[[ Entries provided open ]]
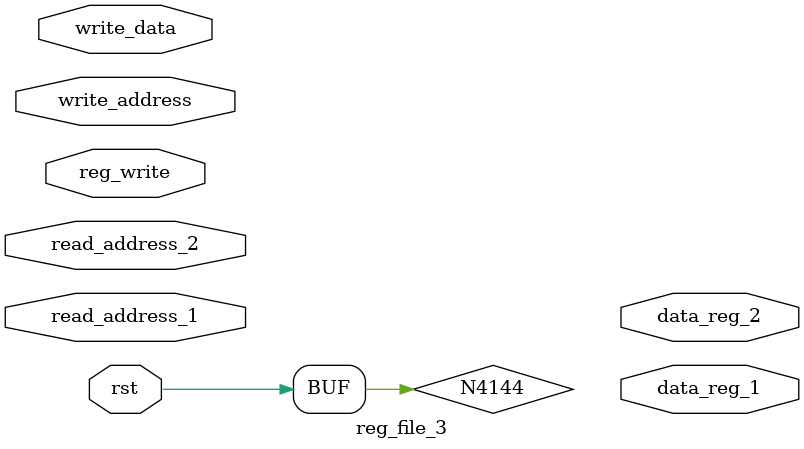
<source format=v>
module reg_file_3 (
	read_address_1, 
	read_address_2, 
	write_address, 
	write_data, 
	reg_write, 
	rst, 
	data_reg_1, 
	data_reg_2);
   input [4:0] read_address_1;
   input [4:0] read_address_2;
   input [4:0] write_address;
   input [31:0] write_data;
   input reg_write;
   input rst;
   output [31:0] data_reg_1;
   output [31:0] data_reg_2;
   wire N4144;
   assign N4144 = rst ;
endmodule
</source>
[[ Entries provided closed ]]
Your assignment ::
Please return every line from the one that contains "output [31:0] data_reg_2;" through the end of the entries, exactly, leaving out all others.

Exercise solution ::
   output [31:0] data_reg_2;
   wire N4144;
   assign N4144 = rst ;
endmodule
</source>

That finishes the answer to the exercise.